En su afán por explorar nuevos mercados, la FIFA decidió ampliar el mapa habitual de los Mundiales y realizar el del año 2002 en Asia. Por primera vez hubo una sede doble (Corea del Sur y Japón) y también por primera vez la Copa del Mundo abandonaba la geografía conocida de América y Europa.
De todos modos, las nuevas tierras futboleras coronaron al más repetido campeón, Brasil, que en la final le ganó a Alemania 2-0 y consagró a dos de los mejores jugadores que vistieron la camiseta amarilla en todos los tiempos: Ronaldo y Rivaldo.
En un mundo cada vez más pequeño gracias al avance de las comunicaciones (pero no por eso más equitativo), Europa resolvió derribar algunas fronteras económicas y, ese mismo año, más precisamente el 1 de enero, puso en circulación el euro en doce de los quince países que formaban parte de la Unión Europea (UE).
Fue el cambio de moneda más importante de la historia, que afectó a 308 millones de personas. A la vez, como se ufanan los responsables del Banco Central Europeo en su página web, la aparición del euro significó una proeza técnica, que algunas cifras pueden ilustrar: se imprimieron casi 15 mil millones de billetes en distintas plantas del continente por 633 mil millones de euros. Y se acuñaron 52 mil millones de monedas, para lo cual se usaron 250 mil toneladas de metal.
El esfuerzo logístico tuvo un final exitoso. Muchos recordarán las crónicas festivas que daban cuenta de las multitudes de europeos que se congregaron en los cajeros automáticos para retirar los billetes calentitos y poder palpar por fin aquella novedad tan comentada.
Al margen de sus ventajas, los flamantes papeles les arrebataban a las sociedades parte de su identidad. Fue el adiós a la lira, al marco alemán, al franco francés, a la peseta, entre otras monedas que paulatinamente (dos meses convivieron con el euro) dejaron de existir.
Mucho antes de que el euro viera la luz en forma de billete (acaso demasiado ancho y de escaso largo) con una cotización de 0,90 dólar, la idea de una divisa continental frecuentaba las reuniones de los líderes europeos.

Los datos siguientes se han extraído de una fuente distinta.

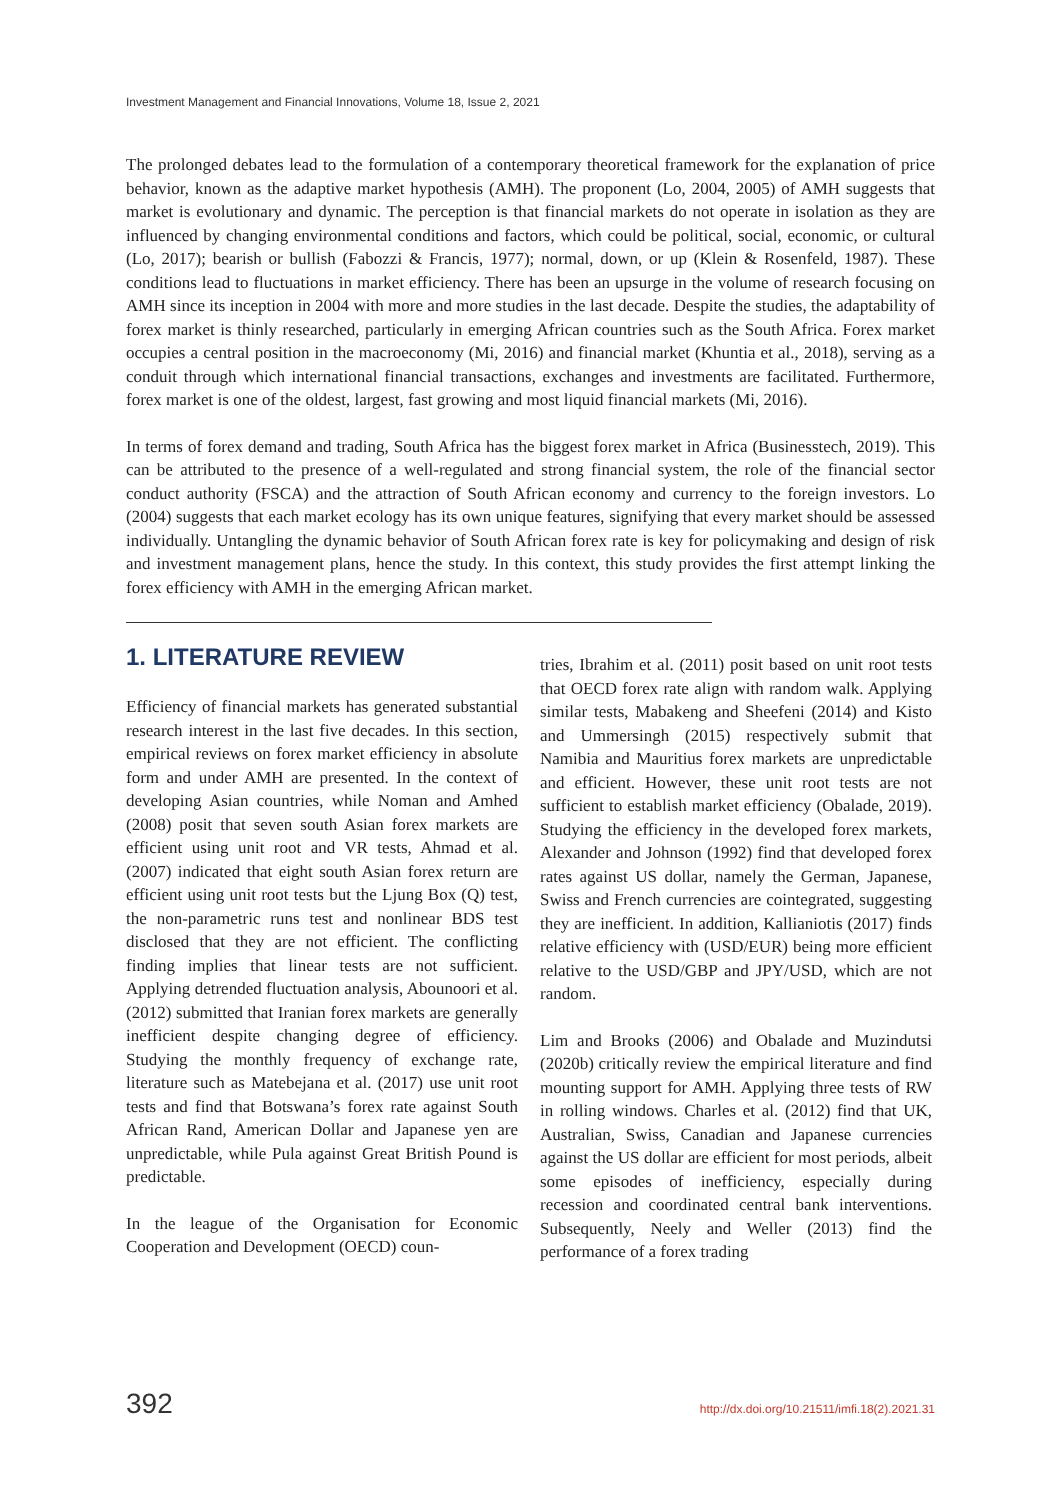Investment Management and Financial Innovations, Volume 18, Issue 2, 2021
The prolonged debates lead to the formulation of a contemporary theoretical framework for the explanation of price behavior, known as the adaptive market hypothesis (AMH). The proponent (Lo, 2004, 2005) of AMH suggests that market is evolutionary and dynamic. The perception is that financial markets do not operate in isolation as they are influenced by changing environmental conditions and factors, which could be political, social, economic, or cultural (Lo, 2017); bearish or bullish (Fabozzi & Francis, 1977); normal, down, or up (Klein & Rosenfeld, 1987). These conditions lead to fluctuations in market efficiency. There has been an upsurge in the volume of research focusing on AMH since its inception in 2004 with more and more studies in the last decade. Despite the studies, the adaptability of forex market is thinly researched, particularly in emerging African countries such as the South Africa. Forex market occupies a central position in the macroeconomy (Mi, 2016) and financial market (Khuntia et al., 2018), serving as a conduit through which international financial transactions, exchanges and investments are facilitated. Furthermore, forex market is one of the oldest, largest, fast growing and most liquid financial markets (Mi, 2016).
In terms of forex demand and trading, South Africa has the biggest forex market in Africa (Businesstech, 2019). This can be attributed to the presence of a well-regulated and strong financial system, the role of the financial sector conduct authority (FSCA) and the attraction of South African economy and currency to the foreign investors. Lo (2004) suggests that each market ecology has its own unique features, signifying that every market should be assessed individually. Untangling the dynamic behavior of South African forex rate is key for policymaking and design of risk and investment management plans, hence the study. In this context, this study provides the first attempt linking the forex efficiency with AMH in the emerging African market.
1. LITERATURE REVIEW
Efficiency of financial markets has generated substantial research interest in the last five decades. In this section, empirical reviews on forex market efficiency in absolute form and under AMH are presented. In the context of developing Asian countries, while Noman and Amhed (2008) posit that seven south Asian forex markets are efficient using unit root and VR tests, Ahmad et al. (2007) indicated that eight south Asian forex return are efficient using unit root tests but the Ljung Box (Q) test, the non-parametric runs test and nonlinear BDS test disclosed that they are not efficient. The conflicting finding implies that linear tests are not sufficient. Applying detrended fluctuation analysis, Abounoori et al. (2012) submitted that Iranian forex markets are generally inefficient despite changing degree of efficiency. Studying the monthly frequency of exchange rate, literature such as Matebejana et al. (2017) use unit root tests and find that Botswana’s forex rate against South African Rand, American Dollar and Japanese yen are unpredictable, while Pula against Great British Pound is predictable.
In the league of the Organisation for Economic Cooperation and Development (OECD) coun-
tries, Ibrahim et al. (2011) posit based on unit root tests that OECD forex rate align with random walk. Applying similar tests, Mabakeng and Sheefeni (2014) and Kisto and Ummersingh (2015) respectively submit that Namibia and Mauritius forex markets are unpredictable and efficient. However, these unit root tests are not sufficient to establish market efficiency (Obalade, 2019). Studying the efficiency in the developed forex markets, Alexander and Johnson (1992) find that developed forex rates against US dollar, namely the German, Japanese, Swiss and French currencies are cointegrated, suggesting they are inefficient. In addition, Kallianiotis (2017) finds relative efficiency with (USD/EUR) being more efficient relative to the USD/GBP and JPY/USD, which are not random.
Lim and Brooks (2006) and Obalade and Muzindutsi (2020b) critically review the empirical literature and find mounting support for AMH. Applying three tests of RW in rolling windows. Charles et al. (2012) find that UK, Australian, Swiss, Canadian and Japanese currencies against the US dollar are efficient for most periods, albeit some episodes of inefficiency, especially during recession and coordinated central bank interventions. Subsequently, Neely and Weller (2013) find the performance of a forex trading
392 http://dx.doi.org/10.21511/imfi.18(2).2021.31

Y su feliz concreción, el primer día de 2002, marcó el fin de un largo proceso que reconoce diversas etapas.
En 1979 se dispuso el Sistema Monetario Europeo (SME) como manera de unir las monedas para defenderse de las grandes fluctuaciones cambiarias producidas por la crisis del petróleo, entre otros cimbronazos financieros de la década del setenta. Se estipuló un valor de referencia surgido de una canasta de monedas regional llamado European Currency Unit (ecu).
El ecu es el antecedente del euro, nombre que se instaló, a propuesta de Alemania, en 1995. Fue en una cumbre en Madrid, donde, entre otras medidas, se estableció un tiempo de transición hasta que el euro se transformara en moneda de circulación.
En 1999 se adoptó el euro como dinero no efectivo, por lo que pasó a ser una moneda virtual para los entonces once países de la llamada zona euro: Austria, Bélgica, Finlandia, Francia, Alemania, Irlanda, Italia, Luxemburgo, los Países Bajos, España y Portugal. Las empresas ya podían hacer operaciones denominadas en euros, y en las cuentas bancarias aparecía el valor en euros junto a las monedas nacionales que todavía regían.
Para que el euro llegara a los cajeros automáticos, los estados en cuestión se comprometieron a acatar los “criterios de convergencia” del Tratado de Maastricht referidos a tasas de interés, inflación y deuda pública. A dieciséis años de su estridente debut en la economía mundial, se puede decir que el destino de la zona euro no ha sido tan homogéneo como hizo pensar aquel proyecto unificador.
Con el liderazgo muy claro de Alemania y el sufrimiento de socios menores como Grecia, la familia europea afronta con costos sociales muy distintos los períodos de crisis.